Swenglish

Forgive my Swedish poems, but some things can not be translated.

I think and dream a lot in English, I have noticed. But I count in Swedish. And some Swedish expressions I wouldn’t be able to explain in English. Not so that it made sense anyhow.

There is so much to a language. The underlying perception of culture, the structure, the flow. Bilinguals often find ways to vary between their languages and choose expressions in the language where it appears most natural. Here in Cape Town, we mix languages all the time and we often laugh about how natural it is. We don’t even react. As long as you get your thought across, it doesn’t matter which way.

At work I speak English with my South African collegues who amongst them speak Afrikaans, Zulu and Xhosa. We are only about 5 from the Swedish team now in Cape Town. I read e-mails in Norweigan and Danish but I will reply in Swedish. The German e-mails I understand but will answer to in English. Sometimes I will catch myself replying to an e-mail in English written in Swedish. With Lorena I speak a mix of Italian and English. She, on the other hand, speaks French with Freddie.

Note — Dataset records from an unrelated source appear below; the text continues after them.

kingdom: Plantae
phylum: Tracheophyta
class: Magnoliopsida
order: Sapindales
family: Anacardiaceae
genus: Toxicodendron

When we hang out with friends we will speak English, as long as there is a non-Swedish person there. Sometimes, if that person leaves it takes us a while to realize that we can speak our own language. But it makes joking a lot easier.

I do lose some of my character in English. But it’s ok. Being abroad, I find new ways to explore and create myself. Still, underneath it all, in the hidden corners of my smile, i’m Helen från Glada Hudik. And that is untranslatable.